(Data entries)
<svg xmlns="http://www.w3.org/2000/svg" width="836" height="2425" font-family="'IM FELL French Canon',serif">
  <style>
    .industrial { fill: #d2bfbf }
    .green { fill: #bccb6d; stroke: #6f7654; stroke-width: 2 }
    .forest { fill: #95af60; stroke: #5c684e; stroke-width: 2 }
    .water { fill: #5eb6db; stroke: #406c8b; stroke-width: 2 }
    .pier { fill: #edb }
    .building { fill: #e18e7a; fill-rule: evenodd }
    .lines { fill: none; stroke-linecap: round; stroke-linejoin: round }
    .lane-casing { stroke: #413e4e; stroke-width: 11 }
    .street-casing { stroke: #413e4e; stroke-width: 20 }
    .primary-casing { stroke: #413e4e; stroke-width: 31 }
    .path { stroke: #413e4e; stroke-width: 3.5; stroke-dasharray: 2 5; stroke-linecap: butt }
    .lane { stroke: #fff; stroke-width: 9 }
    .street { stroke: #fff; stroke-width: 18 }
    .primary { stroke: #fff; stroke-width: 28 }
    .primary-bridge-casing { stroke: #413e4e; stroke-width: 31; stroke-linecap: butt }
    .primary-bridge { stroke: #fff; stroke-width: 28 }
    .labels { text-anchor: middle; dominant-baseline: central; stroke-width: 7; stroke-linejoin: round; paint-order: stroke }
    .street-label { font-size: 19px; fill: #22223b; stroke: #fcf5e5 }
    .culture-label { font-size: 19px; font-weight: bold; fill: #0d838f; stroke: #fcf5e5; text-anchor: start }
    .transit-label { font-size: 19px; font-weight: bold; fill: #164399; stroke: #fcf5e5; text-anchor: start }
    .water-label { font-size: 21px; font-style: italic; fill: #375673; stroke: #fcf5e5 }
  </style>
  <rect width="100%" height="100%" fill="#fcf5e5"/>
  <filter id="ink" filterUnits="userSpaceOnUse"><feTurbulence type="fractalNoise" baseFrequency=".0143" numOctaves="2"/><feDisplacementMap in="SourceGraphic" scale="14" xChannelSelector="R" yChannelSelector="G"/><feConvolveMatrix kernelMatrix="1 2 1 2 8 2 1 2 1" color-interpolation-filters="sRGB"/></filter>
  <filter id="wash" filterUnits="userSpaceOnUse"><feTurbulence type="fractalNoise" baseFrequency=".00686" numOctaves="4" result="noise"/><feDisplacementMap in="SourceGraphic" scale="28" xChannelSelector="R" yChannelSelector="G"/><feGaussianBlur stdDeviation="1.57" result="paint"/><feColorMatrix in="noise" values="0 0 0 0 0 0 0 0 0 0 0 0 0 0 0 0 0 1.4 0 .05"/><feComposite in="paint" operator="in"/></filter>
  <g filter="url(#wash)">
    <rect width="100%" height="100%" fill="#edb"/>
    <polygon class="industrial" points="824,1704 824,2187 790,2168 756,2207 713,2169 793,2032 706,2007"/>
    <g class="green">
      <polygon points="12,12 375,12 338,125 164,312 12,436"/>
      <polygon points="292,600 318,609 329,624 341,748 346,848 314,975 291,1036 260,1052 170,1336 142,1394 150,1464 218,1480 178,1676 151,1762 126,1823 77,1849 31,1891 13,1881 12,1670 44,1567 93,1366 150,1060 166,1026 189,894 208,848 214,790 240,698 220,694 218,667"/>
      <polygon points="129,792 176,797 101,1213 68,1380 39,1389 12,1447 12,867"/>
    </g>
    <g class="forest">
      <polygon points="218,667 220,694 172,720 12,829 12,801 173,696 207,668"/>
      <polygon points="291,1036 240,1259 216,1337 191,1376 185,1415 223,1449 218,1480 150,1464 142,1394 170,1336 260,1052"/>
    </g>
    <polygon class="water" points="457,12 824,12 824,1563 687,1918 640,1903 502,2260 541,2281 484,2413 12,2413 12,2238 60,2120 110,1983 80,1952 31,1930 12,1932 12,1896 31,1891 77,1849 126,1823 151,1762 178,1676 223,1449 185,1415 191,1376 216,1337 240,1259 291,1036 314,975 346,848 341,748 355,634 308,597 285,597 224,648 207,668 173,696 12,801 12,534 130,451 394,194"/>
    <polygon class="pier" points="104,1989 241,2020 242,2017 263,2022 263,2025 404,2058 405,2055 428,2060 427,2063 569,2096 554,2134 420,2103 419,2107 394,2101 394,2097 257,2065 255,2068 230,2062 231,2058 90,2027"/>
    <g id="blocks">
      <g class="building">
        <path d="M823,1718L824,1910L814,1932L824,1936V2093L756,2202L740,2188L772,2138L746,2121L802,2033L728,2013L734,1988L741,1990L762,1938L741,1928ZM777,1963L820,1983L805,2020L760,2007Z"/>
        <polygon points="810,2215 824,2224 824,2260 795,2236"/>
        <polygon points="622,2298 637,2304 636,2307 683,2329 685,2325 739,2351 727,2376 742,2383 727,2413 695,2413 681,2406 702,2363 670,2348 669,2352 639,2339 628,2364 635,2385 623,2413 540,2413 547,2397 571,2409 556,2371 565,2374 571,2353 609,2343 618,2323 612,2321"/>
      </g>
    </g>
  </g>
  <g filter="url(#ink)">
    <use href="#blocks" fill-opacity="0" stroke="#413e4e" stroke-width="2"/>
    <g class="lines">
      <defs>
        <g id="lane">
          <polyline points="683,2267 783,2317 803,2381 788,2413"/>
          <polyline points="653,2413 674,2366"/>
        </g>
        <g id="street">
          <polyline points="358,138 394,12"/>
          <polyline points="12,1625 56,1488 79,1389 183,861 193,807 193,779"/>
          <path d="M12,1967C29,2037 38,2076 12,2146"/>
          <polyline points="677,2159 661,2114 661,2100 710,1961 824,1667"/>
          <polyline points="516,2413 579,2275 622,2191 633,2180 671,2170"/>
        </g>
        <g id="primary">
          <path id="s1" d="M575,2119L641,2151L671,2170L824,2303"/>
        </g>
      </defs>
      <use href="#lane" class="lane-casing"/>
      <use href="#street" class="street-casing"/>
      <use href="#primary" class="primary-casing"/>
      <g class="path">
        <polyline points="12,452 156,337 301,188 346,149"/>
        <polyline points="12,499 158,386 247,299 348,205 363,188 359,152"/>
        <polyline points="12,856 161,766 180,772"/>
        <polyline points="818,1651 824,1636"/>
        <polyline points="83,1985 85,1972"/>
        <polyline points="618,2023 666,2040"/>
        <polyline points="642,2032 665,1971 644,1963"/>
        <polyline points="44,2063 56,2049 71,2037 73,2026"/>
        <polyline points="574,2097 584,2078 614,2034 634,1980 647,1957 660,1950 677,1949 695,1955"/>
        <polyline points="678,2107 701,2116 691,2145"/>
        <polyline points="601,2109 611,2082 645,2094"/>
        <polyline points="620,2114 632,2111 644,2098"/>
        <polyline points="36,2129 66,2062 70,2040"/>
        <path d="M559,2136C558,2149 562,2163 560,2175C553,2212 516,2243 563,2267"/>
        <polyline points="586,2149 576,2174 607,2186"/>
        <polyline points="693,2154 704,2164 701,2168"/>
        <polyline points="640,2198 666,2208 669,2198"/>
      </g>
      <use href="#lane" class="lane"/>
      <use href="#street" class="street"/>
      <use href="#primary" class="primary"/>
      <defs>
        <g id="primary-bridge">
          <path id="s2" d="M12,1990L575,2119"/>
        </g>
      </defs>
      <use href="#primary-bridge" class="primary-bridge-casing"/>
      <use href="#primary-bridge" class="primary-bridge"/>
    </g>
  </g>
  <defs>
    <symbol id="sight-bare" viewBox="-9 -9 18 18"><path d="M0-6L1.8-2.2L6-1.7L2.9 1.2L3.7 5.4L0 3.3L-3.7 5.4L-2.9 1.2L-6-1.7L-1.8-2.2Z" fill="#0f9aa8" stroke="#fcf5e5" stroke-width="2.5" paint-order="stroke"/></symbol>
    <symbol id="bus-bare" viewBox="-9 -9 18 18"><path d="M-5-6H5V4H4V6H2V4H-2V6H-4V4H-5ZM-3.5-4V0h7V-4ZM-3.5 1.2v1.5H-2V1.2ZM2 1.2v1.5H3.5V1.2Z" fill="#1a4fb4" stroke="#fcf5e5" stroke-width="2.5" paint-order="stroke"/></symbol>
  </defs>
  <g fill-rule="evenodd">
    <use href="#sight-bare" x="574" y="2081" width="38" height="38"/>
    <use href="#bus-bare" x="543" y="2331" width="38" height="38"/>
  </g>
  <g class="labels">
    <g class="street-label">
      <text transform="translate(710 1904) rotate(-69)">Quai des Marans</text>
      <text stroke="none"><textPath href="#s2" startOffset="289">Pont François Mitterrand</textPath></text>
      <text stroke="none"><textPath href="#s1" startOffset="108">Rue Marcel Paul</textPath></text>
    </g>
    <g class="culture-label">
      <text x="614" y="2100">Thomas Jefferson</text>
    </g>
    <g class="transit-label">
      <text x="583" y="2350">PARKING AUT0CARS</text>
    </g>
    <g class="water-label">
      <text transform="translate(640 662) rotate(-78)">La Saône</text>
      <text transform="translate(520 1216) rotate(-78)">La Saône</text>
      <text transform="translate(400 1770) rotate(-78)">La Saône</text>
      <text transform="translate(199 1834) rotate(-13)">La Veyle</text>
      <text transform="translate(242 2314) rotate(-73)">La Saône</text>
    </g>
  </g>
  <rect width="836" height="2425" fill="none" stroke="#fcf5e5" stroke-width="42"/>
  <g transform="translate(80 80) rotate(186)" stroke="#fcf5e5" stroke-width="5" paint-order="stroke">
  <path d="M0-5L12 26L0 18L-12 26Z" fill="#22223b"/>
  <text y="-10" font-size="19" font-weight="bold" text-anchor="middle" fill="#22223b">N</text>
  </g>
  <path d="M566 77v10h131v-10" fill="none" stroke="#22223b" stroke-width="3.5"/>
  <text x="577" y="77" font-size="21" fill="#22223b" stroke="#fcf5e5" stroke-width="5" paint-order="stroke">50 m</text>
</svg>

** Task to complete **
Go through the records line by line, and copy each line that holds the string "labels".

** Exercise response **
    .labels { text-anchor: middle; dominant-baseline: central; stroke-width: 7; stroke-linejoin: round; paint-order: stroke }
  <g class="labels">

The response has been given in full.